08/04/2026
TCE-PR admite quarteirização para frotas e manutenção predial
Notícia postada em 08/04/2026
A quarteirização de serviços de coordenação e manutenção de frotas, bem como de manutenção predial, é juridicamente viável, desde que precedida de estudos técnicos adequados e acompanhada de fiscalização efetiva por parte da administração pública.
Esse foi o entendimento firmado pelo Tribunal de Contas do Estado do Paraná (TCE-PR) ao responder Consulta formulada pelo Município de Pinhalão, que questionou a possibilidade de contratação de empresa gestora para executar tais atividades por meio do credenciamento de fornecedores.
O Tribunal destacou que o modelo de outsourcing, nesse contexto, se insere no âmbito da discricionariedade do gestor, desde que justificado por estudo técnico preliminar que demonstre a viabilidade, a eficiência e a economicidade da contratação.
Por outro lado, a Corte reafirmou que a quarteirização não é admitida para a aquisição de bens, como medicamentos, conforme entendimento consolidado em acórdão com força normativa.
Na análise do caso, o relator, conselheiro Durval Amaral, acompanhou as manifestações da unidade técnica e do Ministério Público de Contas (MPC-PR), ressaltando que a adoção do modelo não afasta o dever de fiscalização do Tribunal de Contas, nem impede a apuração de eventuais irregularidades na contratação.
O conselheiro destacou ainda que a quarteirização tem sido adotada por diversos órgãos públicos como forma de otimizar a gestão de contratos e reduzir custos operacionais, especialmente em atividades-meio.

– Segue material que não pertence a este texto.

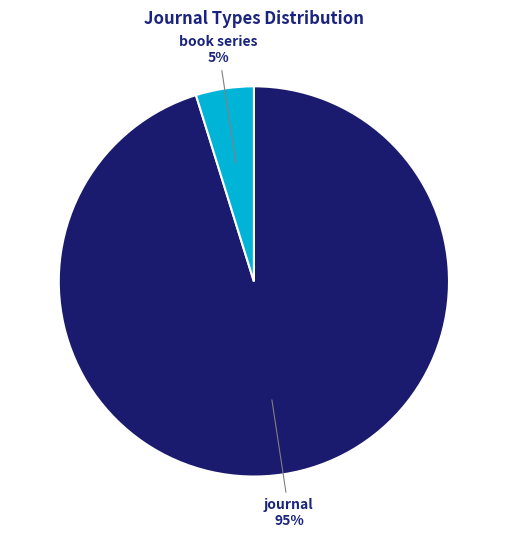

Do journal and book series together represent more than half of the pie?

Yes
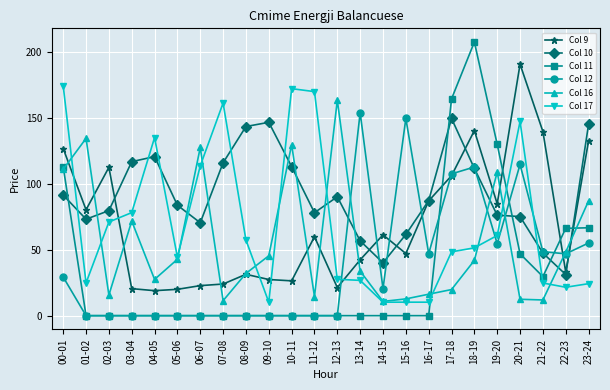

What is the sum of the Col 16 values at 14-15 and 02-03?

26.4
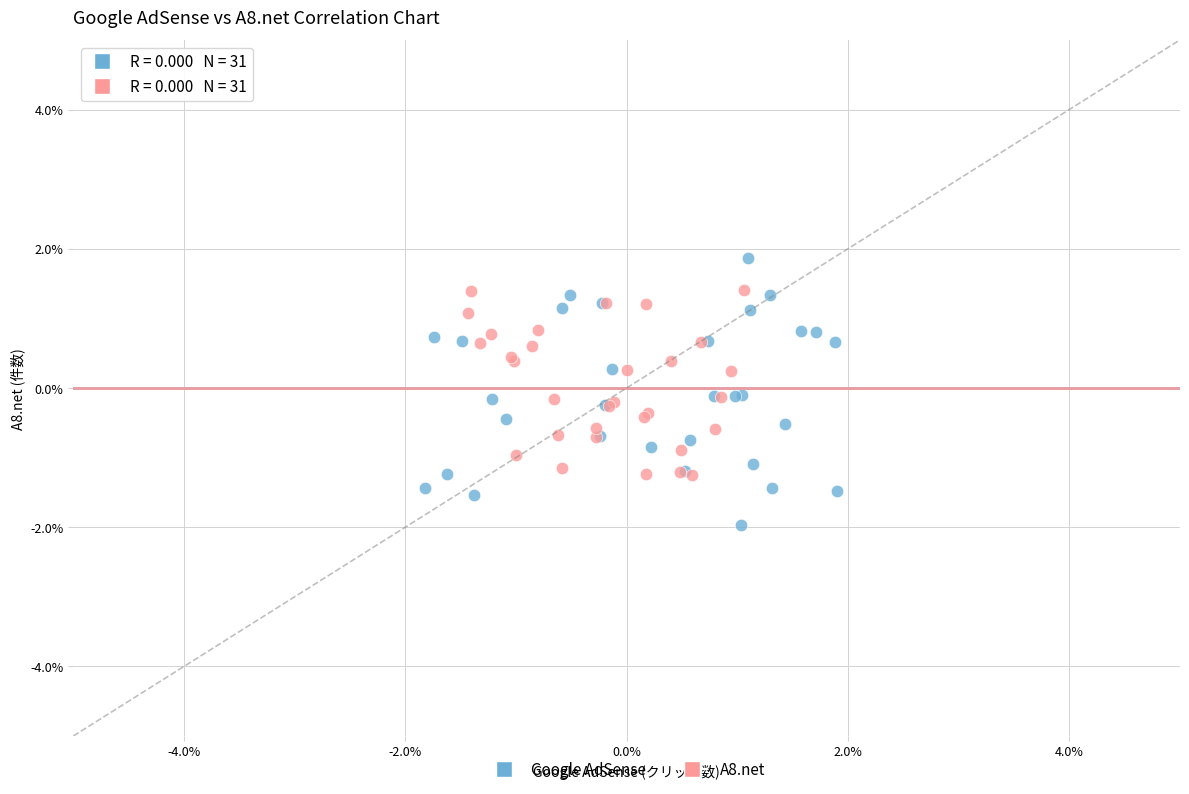

Which series contains the lowest Y value?

Google AdSense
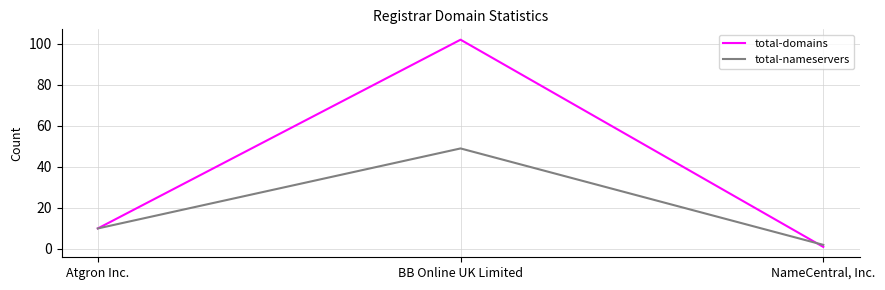

What are all the series names shown in the legend?

total-domains, total-nameservers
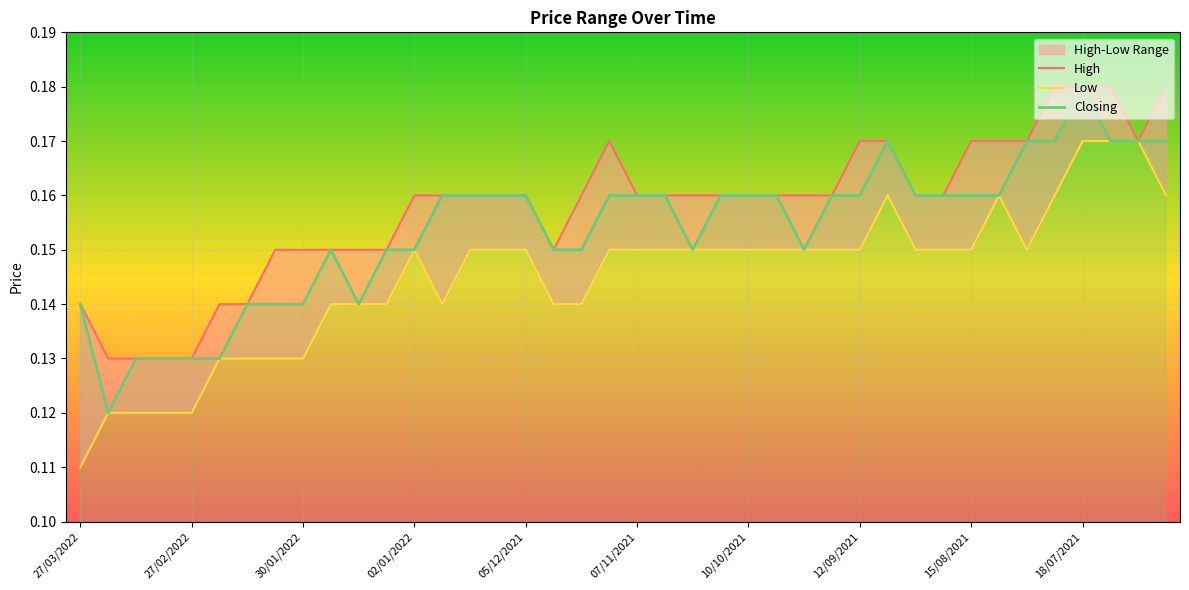

Where is the first local minimum for Low?

13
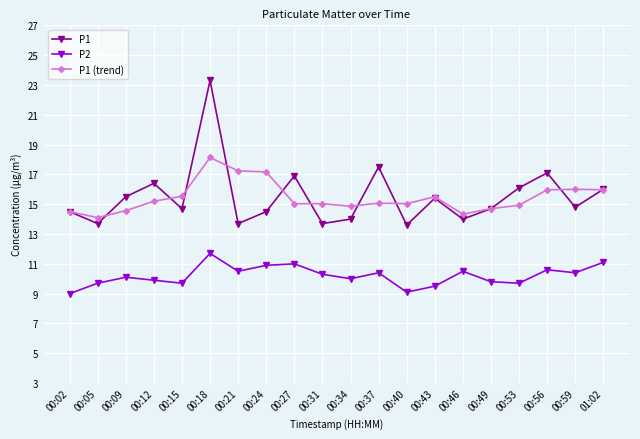

What position from the left is 00:31?

10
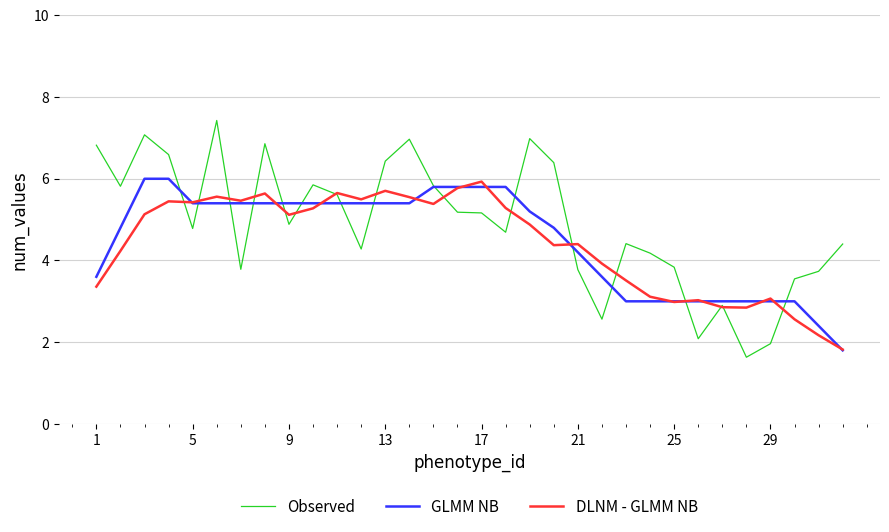

Which series has the widest spread of values?

Observed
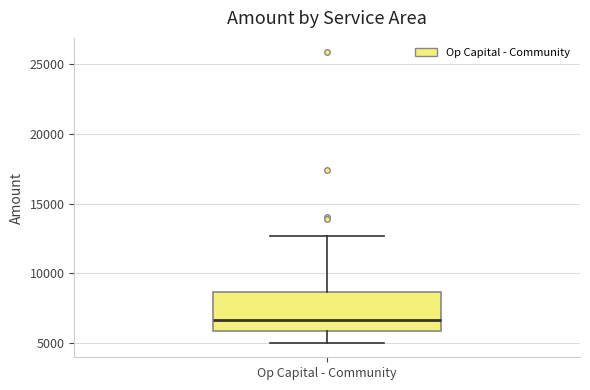

Read this box plot against the y-axis: the position of the median line, the range covered by the box, and the ends of both whiskers. The values are not printed on the chart, so give them approximately, as read against the axis.

median 6500, box 6000 to 8500, whiskers 5000 to 12500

Nesse sentido, afirmou que a utilização do modelo é possível “desde que precedida de todos os estudos técnicos, de edital satisfatoriamente detalhado e da fiscalização adequada”.
O relator também ressaltou que, para resguardar a qualidade dos serviços e evitar eventual responsabilização subsidiária, a administração deve estabelecer critérios claros para a seleção das empresas que atuarão por meio da contratada, observando os princípios da legalidade, impessoalidade, eficiência e economicidade.
Além disso, advertiu que a vedação ao direcionamento nas contratações permanece aplicável, independentemente de o vínculo se dar de forma direta ou indireta, como ocorre nas hipóteses de terceirização e quarteirização.
A decisão foi aprovada por maioria absoluta na Sessão de Plenário Virtual nº 1/2026, concluída em 5 de fevereiro, após voto divergente. O Acórdão nº 188/26 – Tribunal Pleno foi publicado em 25 de fevereiro, com trânsito em julgado em 10 de março.